I am a mother of two children with additional needs. We are living every day like the tortoise and moving at a very slow pace. We have missed more childhood milestones than we have reached so far. But we keep moving even if at times it feels impossible to catch up with others.
This last week my son got to go to mainstream school for the first time. Except, like so many other things in his life, it came years later than it should. And even then it was only a fleeting visit. But, just for once, I got to walk both my children home from school. It was beautiful. But it won’t happen as a daily occurrence.
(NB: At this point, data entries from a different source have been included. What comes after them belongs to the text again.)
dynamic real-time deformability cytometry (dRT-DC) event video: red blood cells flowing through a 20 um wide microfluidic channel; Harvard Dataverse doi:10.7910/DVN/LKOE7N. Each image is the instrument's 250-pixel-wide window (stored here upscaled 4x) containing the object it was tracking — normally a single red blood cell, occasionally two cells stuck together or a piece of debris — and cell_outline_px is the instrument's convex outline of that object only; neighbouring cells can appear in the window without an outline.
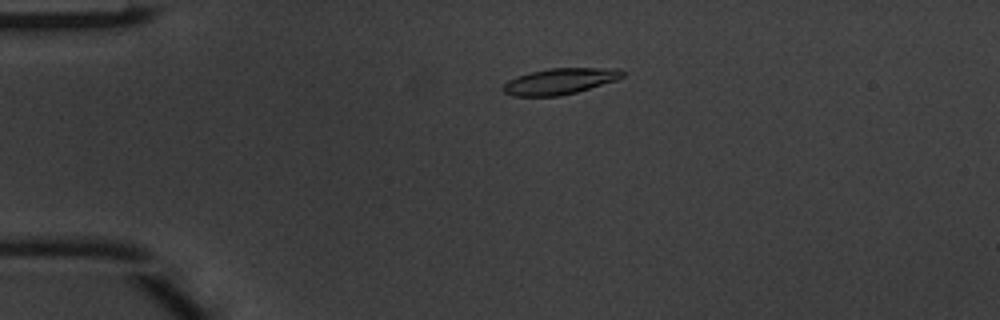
{"species": "common noctule bat (a hibernating species)", "species_latin": "Nyctalus noctula", "temperature_condition": "warm", "stored_images_in_passage": 4, "camera_frame_rate_fps": 3000, "um_per_image_px": 0.085, "animal": {"sex": "male", "body_mass_g": 20.1, "forearm_length_mm": 53.5}, "frame": {"image": 1, "passage_image": 4, "time_ms": 1.0, "image_size_px": [1000, 320], "cell_outline_px": [[624, 76], [616, 80], [576, 92], [556, 96], [512, 96], [504, 92], [500, 88], [508, 80], [532, 72], [548, 68], [616, 68], [624, 72]], "centroid_in_image_um": [47.57, 6.91], "position_along_channel_um": 37.4, "area_um2": 17.92}}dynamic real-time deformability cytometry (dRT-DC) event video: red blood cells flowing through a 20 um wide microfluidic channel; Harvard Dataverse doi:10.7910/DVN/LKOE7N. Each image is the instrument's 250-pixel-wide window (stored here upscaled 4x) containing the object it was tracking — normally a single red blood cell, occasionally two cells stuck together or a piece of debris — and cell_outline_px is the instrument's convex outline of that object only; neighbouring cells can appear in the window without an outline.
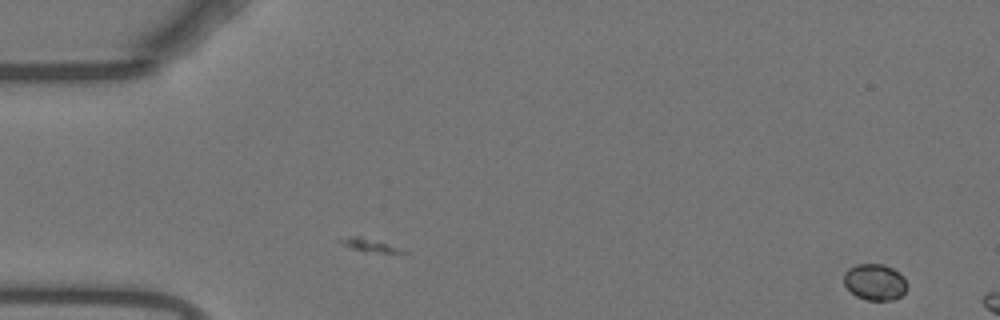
{"species": "Egyptian fruit bat (a non-hibernating species)", "species_latin": "Rousettus aegyptiacus", "temperature_condition": "warm", "stored_images_in_passage": 11, "camera_frame_rate_fps": 3000, "um_per_image_px": 0.085, "animal": {"sex": "female"}, "frame": {"image": 1, "passage_image": 1, "time_ms": 0.0, "image_size_px": [1000, 320], "cell_outline_px": [[908, 288], [900, 296], [892, 300], [868, 300], [856, 296], [844, 284], [844, 272], [848, 268], [856, 264], [884, 264], [900, 272], [904, 276], [908, 284]], "centroid_in_image_um": [74.39, 23.96], "position_along_channel_um": 10.6, "area_um2": 13.53}}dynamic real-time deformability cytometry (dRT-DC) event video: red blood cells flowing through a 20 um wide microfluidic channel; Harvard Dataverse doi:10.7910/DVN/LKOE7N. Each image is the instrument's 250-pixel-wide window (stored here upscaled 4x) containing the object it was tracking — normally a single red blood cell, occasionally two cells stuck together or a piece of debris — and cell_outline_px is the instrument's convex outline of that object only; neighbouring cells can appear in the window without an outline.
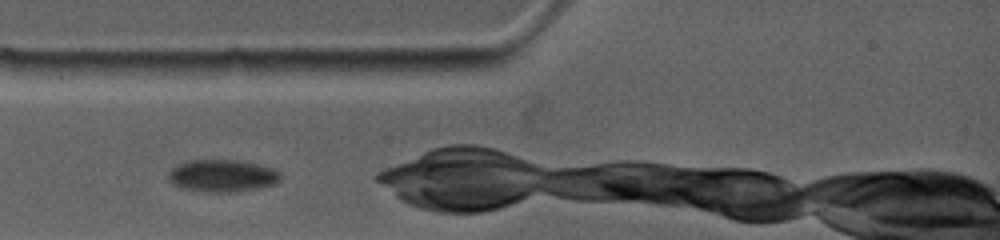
{"species": "common noctule bat (a hibernating species)", "species_latin": "Nyctalus noctula", "temperature_condition": "warm", "stored_images_in_passage": 15, "camera_frame_rate_fps": 4500, "um_per_image_px": 0.085, "animal": {"sex": "female", "body_mass_g": 19.0, "forearm_length_mm": 53.3}, "frame": {"image": 1, "passage_image": 1, "time_ms": 0.0, "image_size_px": [1000, 240], "cell_outline_px": [[280, 180], [272, 184], [260, 188], [228, 192], [208, 192], [184, 188], [176, 184], [168, 176], [168, 172], [176, 164], [188, 160], [240, 160], [272, 168], [280, 172]], "centroid_in_image_um": [18.9, 14.92], "position_along_channel_um": 66.1, "area_um2": 20.81}}
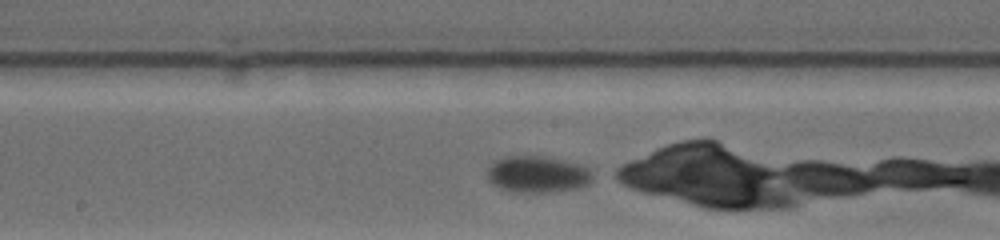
{"frame": {"image": 2, "passage_image": 15, "time_ms": 3.778, "image_size_px": [1000, 240], "cell_outline_px": [[592, 180], [588, 184], [580, 188], [548, 192], [512, 192], [496, 188], [488, 180], [488, 168], [496, 160], [508, 156], [548, 156], [584, 164], [592, 172]], "centroid_in_image_um": [45.72, 14.81], "position_along_channel_um": 202.5, "area_um2": 22.89}}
Because although I can dream and pray, the reality is he will never catch up with the hare’s in life.
Because in real life the hare doesn’t nap.
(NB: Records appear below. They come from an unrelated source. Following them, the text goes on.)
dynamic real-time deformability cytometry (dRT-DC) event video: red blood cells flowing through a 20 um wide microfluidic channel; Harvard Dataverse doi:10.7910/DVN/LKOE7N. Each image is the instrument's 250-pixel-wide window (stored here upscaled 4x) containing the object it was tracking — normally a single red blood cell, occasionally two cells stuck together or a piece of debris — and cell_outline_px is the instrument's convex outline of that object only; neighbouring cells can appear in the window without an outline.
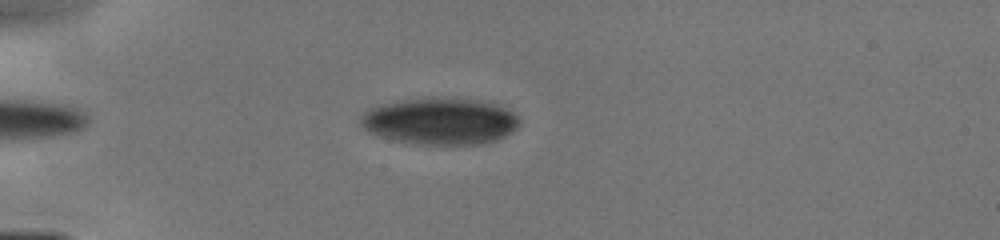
{"species": "human", "species_latin": "Homo sapiens", "temperature_condition": "cold", "stored_images_in_passage": 6, "camera_frame_rate_fps": 3000, "um_per_image_px": 0.085, "donor": {"sex": "male"}, "frame": {"image": 1, "passage_image": 5, "time_ms": 4.333, "image_size_px": [1000, 240], "cell_outline_px": [[520, 124], [512, 132], [496, 140], [480, 144], [416, 144], [376, 136], [368, 132], [360, 124], [360, 112], [376, 104], [400, 100], [428, 96], [488, 100], [508, 108], [520, 120]], "centroid_in_image_um": [37.37, 10.26], "position_along_channel_um": 47.6, "area_um2": 44.33}}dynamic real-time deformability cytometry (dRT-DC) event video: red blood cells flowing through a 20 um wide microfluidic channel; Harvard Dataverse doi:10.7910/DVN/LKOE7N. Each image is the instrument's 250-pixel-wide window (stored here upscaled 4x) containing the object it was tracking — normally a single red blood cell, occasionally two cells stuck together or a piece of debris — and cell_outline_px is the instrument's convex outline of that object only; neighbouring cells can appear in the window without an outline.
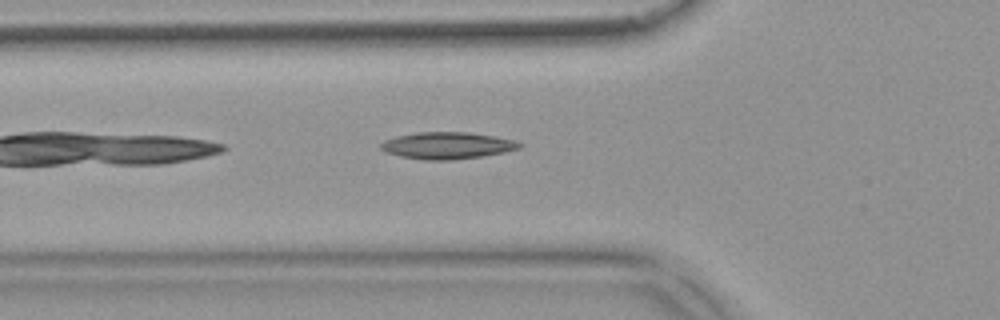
{"species": "common noctule bat (a hibernating species)", "species_latin": "Nyctalus noctula", "temperature_condition": "warm", "stored_images_in_passage": 34, "camera_frame_rate_fps": 3000, "um_per_image_px": 0.085, "animal": {"sex": "female", "body_mass_g": 18.4}, "frame": {"image": 1, "passage_image": 4, "time_ms": 1.0, "image_size_px": [1000, 320], "cell_outline_px": [[524, 144], [520, 148], [504, 152], [480, 156], [452, 160], [424, 160], [400, 156], [384, 152], [380, 148], [380, 144], [384, 140], [396, 136], [416, 132], [468, 132], [496, 136], [516, 140]], "centroid_in_image_um": [38.01, 12.36], "position_along_channel_um": 87.8, "area_um2": 21.85}}
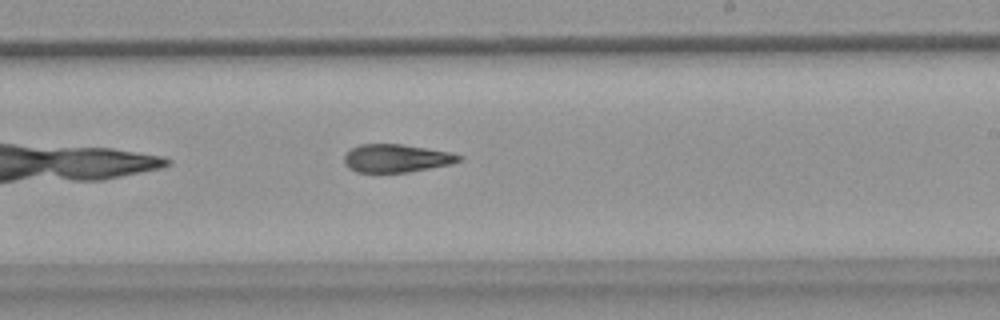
{"frame": {"image": 2, "passage_image": 17, "time_ms": 5.333, "image_size_px": [1000, 320], "cell_outline_px": [[464, 156], [460, 160], [452, 164], [408, 172], [356, 172], [348, 168], [344, 164], [344, 156], [352, 148], [360, 144], [400, 144], [452, 152]], "centroid_in_image_um": [33.7, 13.45], "position_along_channel_um": 255.3, "area_um2": 18.79}}
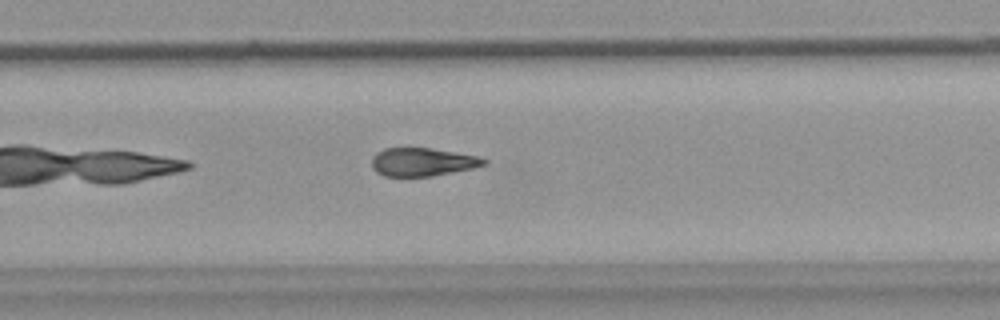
{"frame": {"image": 3, "passage_image": 20, "time_ms": 6.333, "image_size_px": [1000, 320], "cell_outline_px": [[488, 164], [472, 168], [432, 176], [384, 176], [376, 172], [372, 168], [372, 156], [376, 152], [384, 148], [432, 148], [480, 156], [488, 160]], "centroid_in_image_um": [35.92, 13.76], "position_along_channel_um": 293.9, "area_um2": 18.61}, "authors_computed_cell_mechanics": {"area_um2": 19.5075, "velocity_mm_per_s": 3.8725, "shape_relaxation_time_tau1_ms": 10.0962, "shape_relaxation_time_tau2_ms": 7.1924, "deformation_change_tau1": 0.2442, "deformation_change_tau2": 0.1968}}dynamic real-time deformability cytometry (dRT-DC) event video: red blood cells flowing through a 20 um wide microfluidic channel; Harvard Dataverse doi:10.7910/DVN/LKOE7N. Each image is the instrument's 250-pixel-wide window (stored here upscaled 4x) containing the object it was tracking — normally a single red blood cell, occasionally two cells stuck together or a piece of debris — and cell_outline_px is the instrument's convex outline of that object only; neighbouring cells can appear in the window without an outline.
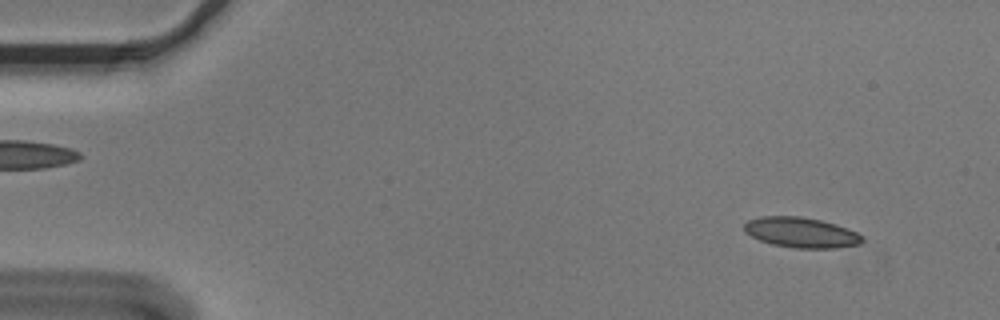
{"species": "Egyptian fruit bat (a non-hibernating species)", "species_latin": "Rousettus aegyptiacus", "temperature_condition": "cold", "stored_images_in_passage": 55, "camera_frame_rate_fps": 3000, "um_per_image_px": 0.085, "animal": {"sex": "male"}, "frame": {"image": 1, "passage_image": 5, "time_ms": 1.333, "image_size_px": [1000, 320], "cell_outline_px": [[864, 240], [860, 244], [836, 248], [792, 248], [772, 244], [760, 240], [744, 232], [744, 224], [748, 220], [760, 216], [800, 216], [820, 220], [836, 224], [848, 228], [864, 236]], "centroid_in_image_um": [68.11, 19.76], "position_along_channel_um": 16.9, "area_um2": 20.98}}
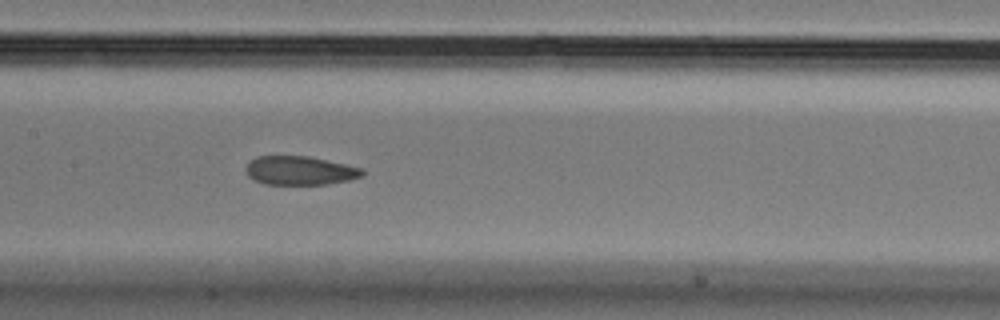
{"frame": {"image": 2, "passage_image": 27, "time_ms": 8.667, "image_size_px": [1000, 320], "cell_outline_px": [[364, 176], [348, 180], [328, 184], [264, 184], [252, 180], [248, 176], [244, 168], [256, 156], [308, 156], [364, 168]], "centroid_in_image_um": [25.49, 14.5], "position_along_channel_um": 181.9, "area_um2": 19.65}}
In real life other children won’t take a ‘nap’ from their development to allow him to catch up or even overtake. They won’t stop learning, or maturing or gaining new skills. Life is not a fable, and there are no fairytale happy ever afters.
But that does not mean it is all sad. It just means I have learnt to accept that the race is not for winning but rather for taking part in. We are not all equal. But my job as a parent is to make sure my children never feel like failures because they are taking the race slow and steady. It could become easy for them to become intimidated by the speed and ease at which the hares are moving along. They could get frustrated, depressed or feel overwhelmed at the never-ending struggle just to master a little skill others did years ago. So my job is to make a huge deal of everything the hare takes for granted but the tortoise finds so hard.
Like the fact at six years and three months old my son finally worked out how to build a tower out of bricks. So what that he failed to do this task when assessed at his two-year check up? So what that babies younger than a year have mastered this skill with ease? He moved slow and steady and finally did it. He actually got to the end of that race even if it took years to get there. They just assessed him on the skill years earlier than they should have.
Like the fact at age six his sister mastered jumping for the first time. The hares did this before they even started nursery and they are now onto skipping, hopping and riding bikes. And most of this probably went unnoticed. But we celebrate everything in this house. We celebrate the first snowman ever built:
We celebrate every little noise that may vaguely be the sound of a word. We celebrate getting invited to a hares birthday party because being with the hares is so good and often so rare too. There were fleeting times that it was hard to tell the difference between the hare and the tortoise at the party as both sat together to share food and drink. Hares are beautiful, agile, and wonderful. Just like the tortoise is too.
The hares may be winning the race with ease but I have no bitterness or anger about that. Because that is what hares were made to do. But my children are tortoises. They are hardy, colourful, strong, like their own company and move carefully and thoughtfully. Sometimes they just hide inside themselves for a while until they feel confident.
Meanwhile the hares don’t nap.
And neither they should. Life isn’t a fable. But we can still learn lessons along the way.